The Greenland Ice Sheet is the second largest body of ice in the world, covering roughly 80 percent of the island. As the melt season begins, surface meltwater reaches the bed underneath the glacier via conduits on the interior of the ice sheet. This process is often accompanied by the formation and sometimes sudden drainage of supraglacial lakes, bodies of water that form on top of glaciers.
While most supraglacial lakes drain relatively slowly, over many days or months, roughly 13 percent of lakes drain in less than one day, sometimes in a matter of hours. This less common type of lake drainage occurs when a crack forms at the base of the ice sheet and propagates to the surface, resulting in a crack that runs the entire depth of the glacier. These cracks are then opened through hydro-fractures that form directly beneath the lake basin and typically close up after the water has drained, though they can stay open for the melt season if there is continued stream flow.
Currently, scientists do not know what triggers the formation of kilometer length hydro-fractures, though they can only form when the supraglacial lake contains sufficient water volume to continuously fill the fracture as it is propagating from the surface to the bed.
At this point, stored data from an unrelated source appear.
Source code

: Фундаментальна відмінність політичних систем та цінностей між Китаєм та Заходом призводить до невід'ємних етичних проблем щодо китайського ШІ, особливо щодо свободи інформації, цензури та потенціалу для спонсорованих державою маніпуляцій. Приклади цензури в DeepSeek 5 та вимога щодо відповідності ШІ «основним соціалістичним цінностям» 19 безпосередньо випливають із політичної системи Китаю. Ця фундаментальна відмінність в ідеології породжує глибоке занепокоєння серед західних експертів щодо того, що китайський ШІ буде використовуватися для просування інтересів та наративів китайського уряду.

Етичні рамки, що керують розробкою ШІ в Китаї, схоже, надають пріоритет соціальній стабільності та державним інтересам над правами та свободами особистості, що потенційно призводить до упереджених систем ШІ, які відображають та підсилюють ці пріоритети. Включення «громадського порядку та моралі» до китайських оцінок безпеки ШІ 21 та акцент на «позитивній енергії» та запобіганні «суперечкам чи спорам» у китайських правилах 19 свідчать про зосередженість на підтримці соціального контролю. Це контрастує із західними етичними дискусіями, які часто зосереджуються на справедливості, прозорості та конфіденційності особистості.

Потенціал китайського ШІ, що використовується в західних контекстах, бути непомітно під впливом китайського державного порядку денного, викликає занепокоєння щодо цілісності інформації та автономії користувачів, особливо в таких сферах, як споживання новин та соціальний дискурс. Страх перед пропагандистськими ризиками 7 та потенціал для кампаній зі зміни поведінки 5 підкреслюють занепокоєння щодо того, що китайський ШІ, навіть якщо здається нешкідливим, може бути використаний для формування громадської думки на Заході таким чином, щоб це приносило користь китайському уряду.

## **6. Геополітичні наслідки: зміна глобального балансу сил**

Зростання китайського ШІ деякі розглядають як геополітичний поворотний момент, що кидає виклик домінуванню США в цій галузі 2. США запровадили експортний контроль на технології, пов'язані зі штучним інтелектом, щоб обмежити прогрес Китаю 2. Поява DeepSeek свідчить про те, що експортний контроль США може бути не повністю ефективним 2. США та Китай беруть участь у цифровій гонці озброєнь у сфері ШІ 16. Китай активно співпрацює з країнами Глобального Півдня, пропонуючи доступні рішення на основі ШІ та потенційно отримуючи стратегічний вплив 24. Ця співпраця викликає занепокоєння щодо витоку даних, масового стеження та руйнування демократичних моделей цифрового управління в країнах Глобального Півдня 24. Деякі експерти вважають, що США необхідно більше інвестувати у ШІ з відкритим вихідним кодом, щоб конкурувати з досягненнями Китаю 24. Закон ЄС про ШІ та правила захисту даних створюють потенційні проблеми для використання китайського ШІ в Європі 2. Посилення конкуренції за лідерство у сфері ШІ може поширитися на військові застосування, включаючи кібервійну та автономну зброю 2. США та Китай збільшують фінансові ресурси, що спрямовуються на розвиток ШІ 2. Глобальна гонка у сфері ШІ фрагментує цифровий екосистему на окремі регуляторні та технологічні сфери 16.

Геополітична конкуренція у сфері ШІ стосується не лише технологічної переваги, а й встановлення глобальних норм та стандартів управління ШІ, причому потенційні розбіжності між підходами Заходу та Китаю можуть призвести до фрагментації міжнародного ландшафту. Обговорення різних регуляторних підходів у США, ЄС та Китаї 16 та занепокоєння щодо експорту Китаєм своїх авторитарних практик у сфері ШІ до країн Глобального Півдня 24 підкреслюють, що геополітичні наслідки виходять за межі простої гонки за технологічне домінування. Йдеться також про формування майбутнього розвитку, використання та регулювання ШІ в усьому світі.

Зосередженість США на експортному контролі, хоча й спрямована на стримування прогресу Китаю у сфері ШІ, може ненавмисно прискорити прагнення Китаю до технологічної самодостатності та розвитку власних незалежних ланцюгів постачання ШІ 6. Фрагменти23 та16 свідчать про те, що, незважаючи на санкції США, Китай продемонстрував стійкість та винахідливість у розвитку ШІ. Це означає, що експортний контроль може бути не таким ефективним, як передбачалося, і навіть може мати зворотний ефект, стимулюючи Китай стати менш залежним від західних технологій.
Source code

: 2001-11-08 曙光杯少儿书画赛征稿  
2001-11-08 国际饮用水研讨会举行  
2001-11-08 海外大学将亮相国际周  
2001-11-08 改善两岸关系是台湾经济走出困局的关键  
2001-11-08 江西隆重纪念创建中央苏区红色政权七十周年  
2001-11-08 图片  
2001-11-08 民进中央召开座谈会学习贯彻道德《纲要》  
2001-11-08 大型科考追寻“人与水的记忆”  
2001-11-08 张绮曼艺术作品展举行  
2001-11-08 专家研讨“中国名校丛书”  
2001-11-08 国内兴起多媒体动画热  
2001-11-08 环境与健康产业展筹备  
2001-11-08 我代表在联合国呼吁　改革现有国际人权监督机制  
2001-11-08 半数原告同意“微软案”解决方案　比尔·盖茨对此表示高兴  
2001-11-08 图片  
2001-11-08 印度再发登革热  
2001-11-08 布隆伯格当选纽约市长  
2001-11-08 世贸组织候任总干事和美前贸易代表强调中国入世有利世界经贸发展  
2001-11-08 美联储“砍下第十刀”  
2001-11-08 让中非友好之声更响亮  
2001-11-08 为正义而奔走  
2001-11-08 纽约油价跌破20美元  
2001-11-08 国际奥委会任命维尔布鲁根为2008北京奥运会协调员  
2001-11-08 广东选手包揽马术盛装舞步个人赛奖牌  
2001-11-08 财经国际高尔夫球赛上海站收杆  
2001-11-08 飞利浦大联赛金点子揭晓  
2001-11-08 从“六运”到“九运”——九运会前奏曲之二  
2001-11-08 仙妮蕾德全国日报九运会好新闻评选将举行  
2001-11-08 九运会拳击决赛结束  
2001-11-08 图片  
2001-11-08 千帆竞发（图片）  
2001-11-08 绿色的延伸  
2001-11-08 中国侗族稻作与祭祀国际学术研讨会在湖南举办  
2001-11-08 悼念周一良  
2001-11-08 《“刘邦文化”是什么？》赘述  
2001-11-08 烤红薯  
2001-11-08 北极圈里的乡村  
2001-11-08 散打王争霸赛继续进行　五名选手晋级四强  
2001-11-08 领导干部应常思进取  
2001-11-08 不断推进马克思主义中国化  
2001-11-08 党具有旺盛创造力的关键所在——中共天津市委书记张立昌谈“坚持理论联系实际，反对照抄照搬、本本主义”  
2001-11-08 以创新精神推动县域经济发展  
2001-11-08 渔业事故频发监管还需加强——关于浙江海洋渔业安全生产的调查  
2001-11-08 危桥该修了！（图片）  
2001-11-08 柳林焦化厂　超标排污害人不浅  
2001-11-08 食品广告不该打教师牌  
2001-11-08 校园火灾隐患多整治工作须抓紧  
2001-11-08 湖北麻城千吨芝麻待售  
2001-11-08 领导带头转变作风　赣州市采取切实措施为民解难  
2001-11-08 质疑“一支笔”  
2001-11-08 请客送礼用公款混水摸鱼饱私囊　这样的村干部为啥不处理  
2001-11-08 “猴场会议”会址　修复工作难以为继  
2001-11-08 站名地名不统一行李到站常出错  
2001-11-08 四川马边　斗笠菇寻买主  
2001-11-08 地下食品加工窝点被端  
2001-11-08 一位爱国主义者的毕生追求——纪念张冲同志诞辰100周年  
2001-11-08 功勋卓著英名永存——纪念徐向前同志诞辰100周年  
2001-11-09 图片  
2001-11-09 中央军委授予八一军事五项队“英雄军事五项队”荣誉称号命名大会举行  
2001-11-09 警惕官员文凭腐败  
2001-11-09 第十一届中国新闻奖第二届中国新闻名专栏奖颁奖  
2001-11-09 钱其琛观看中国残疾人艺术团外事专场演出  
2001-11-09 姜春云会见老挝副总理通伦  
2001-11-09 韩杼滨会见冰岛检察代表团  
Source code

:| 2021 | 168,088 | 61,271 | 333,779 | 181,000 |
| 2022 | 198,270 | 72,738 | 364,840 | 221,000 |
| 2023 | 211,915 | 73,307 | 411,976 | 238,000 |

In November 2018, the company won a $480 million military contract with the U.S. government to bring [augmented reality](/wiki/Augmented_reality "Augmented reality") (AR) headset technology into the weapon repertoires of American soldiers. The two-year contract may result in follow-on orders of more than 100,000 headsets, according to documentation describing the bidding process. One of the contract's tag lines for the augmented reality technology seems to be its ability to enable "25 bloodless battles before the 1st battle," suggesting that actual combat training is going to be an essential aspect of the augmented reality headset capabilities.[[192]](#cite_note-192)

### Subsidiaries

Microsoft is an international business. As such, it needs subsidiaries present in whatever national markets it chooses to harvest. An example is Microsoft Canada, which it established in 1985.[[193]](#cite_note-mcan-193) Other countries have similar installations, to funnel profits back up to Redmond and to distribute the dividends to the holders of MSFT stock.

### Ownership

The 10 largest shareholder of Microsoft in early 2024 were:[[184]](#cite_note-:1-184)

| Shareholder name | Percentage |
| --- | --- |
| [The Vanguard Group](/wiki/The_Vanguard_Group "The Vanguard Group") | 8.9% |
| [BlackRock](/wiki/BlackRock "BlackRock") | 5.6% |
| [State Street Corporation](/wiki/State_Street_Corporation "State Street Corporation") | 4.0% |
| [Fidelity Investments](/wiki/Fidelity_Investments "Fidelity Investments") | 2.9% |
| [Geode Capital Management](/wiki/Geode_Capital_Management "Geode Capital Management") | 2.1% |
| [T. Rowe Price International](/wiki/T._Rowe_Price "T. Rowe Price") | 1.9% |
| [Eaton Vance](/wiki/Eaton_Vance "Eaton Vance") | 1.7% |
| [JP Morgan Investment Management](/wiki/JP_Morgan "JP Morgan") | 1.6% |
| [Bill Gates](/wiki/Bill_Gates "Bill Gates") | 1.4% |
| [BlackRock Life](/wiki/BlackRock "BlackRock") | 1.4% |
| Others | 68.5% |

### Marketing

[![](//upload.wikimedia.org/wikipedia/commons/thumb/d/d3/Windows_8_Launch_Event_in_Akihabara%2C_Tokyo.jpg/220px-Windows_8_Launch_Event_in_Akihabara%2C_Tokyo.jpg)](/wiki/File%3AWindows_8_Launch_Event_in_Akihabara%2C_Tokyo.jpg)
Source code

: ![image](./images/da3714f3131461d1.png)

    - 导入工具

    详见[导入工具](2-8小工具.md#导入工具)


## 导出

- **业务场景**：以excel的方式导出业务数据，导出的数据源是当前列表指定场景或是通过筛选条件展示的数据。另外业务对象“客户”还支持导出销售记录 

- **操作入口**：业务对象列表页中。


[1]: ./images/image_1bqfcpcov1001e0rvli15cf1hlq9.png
However, many lakes that contain the same volumes of water do not exhibit draining, even over multiple summers.
One area that researchers are studying is called North Lake, a supraglacial lake located south of the Jakobshavn-Isbræ catchment. Previous studies have been limited by insufficiently dense observations of motion at the surface of the ice, which are required to constrain the mechanism and location of hydro-fracture initiation. In order to address these limitations, a team examined data from a spatially dense array of 16 GPS stations positioned around North Lake between 2011 and 2013. This array was able to capture the dynamic response of the ice sheet during rapid lake drainage events, which enabled the team to infer information about the hydro-fracture geometry and spatial distribution of the meltwater at the ice-sheet bed before, during, and after drainage.
The GPS data indicates that there is a period of ice motion that occurs when there is a sufficient volume of water reaching the bed. This occurs only hours before each year’s local hydro-fracture initiation and rapid lake drainage. The scientists selected three time points for each drainage, designating them the start of the precursor, hydro-fracture initiation, and the maximum hydro-fracture opening.